Seriously, I think you should try to learn some about IT before you post anything about things you have no idea about.
"They [supercomputers] tend to be specialized for certain types of computation, usually numerical calculations, and perform poorly at more general computing tasks.
Their I/O systems tend to be designed to support high bandwidth, with latency less of an issue, because supercomputers are not used for transaction processing.
most modern supercomputers are now highly-tuned computer clusters using commodity processors combined with custom interconnects."

You are just too much. People tell you have things are, and show links, and still you refuse to believe anything. No evidence is good enough for you.

Also, when you say that SUN's VirtualBox is an alternative to VMware in production, you reveal your ignorance.

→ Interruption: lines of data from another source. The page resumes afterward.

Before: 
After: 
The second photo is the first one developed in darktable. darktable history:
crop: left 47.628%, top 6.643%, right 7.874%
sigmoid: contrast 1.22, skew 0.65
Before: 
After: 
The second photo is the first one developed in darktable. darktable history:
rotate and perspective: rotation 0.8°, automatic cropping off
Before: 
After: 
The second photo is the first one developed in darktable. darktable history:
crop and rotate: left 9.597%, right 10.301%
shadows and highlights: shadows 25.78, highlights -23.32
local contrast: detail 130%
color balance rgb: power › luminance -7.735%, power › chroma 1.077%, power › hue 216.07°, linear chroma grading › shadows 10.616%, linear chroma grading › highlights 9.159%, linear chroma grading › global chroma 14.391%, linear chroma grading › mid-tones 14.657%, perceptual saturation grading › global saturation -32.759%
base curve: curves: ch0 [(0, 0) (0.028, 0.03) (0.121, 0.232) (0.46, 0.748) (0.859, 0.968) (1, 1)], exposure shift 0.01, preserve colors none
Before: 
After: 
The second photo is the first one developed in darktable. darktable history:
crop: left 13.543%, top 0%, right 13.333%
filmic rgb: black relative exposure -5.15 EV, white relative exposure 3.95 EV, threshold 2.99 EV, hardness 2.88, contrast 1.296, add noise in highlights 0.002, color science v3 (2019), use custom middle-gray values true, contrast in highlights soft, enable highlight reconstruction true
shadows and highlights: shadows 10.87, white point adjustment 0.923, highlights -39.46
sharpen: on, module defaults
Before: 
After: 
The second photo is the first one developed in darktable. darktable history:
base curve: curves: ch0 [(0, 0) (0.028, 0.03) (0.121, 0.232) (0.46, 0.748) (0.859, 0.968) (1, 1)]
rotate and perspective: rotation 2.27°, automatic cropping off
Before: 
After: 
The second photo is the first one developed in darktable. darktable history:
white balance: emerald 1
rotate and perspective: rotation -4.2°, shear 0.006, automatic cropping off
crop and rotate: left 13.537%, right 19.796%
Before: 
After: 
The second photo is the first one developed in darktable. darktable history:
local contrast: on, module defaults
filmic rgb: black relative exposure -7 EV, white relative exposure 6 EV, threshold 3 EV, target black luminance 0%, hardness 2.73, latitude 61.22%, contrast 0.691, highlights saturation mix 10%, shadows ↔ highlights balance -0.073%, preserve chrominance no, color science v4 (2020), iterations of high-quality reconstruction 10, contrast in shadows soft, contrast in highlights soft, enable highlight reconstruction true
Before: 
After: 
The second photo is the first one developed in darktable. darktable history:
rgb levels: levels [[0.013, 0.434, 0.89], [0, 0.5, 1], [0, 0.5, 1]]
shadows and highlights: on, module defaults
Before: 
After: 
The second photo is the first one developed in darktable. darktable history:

And that thing about ZFS. I wanted to show that it doesnt matter what we say, nothing can make you change your mind. No evidence in the world suffices. Ive told you that FreeBSD's ZFS implementation may require 2-3 GB of RAM just to boot up. I dont know about FreeBSD + ZFS. But Solaris implementation of ZFS doesnt require that RAM, it runs well on 1GB RAM. People has run ZFS on 512MB RAM without problems. Other people has told you this as well. But why should you listen to us? Even if the main architect behind ZFS and FreeBSD developers posted here and told you this, you wouldnt believe them. That, I know about you. I promise that even if you installed OpenSolaris on a machine with 1GB RAM and tried out ZFS and you saw ZFS worked fine, you wouldnt change your opionion about ZFS requiring much RAM.

Have you heard about something called Bull headed?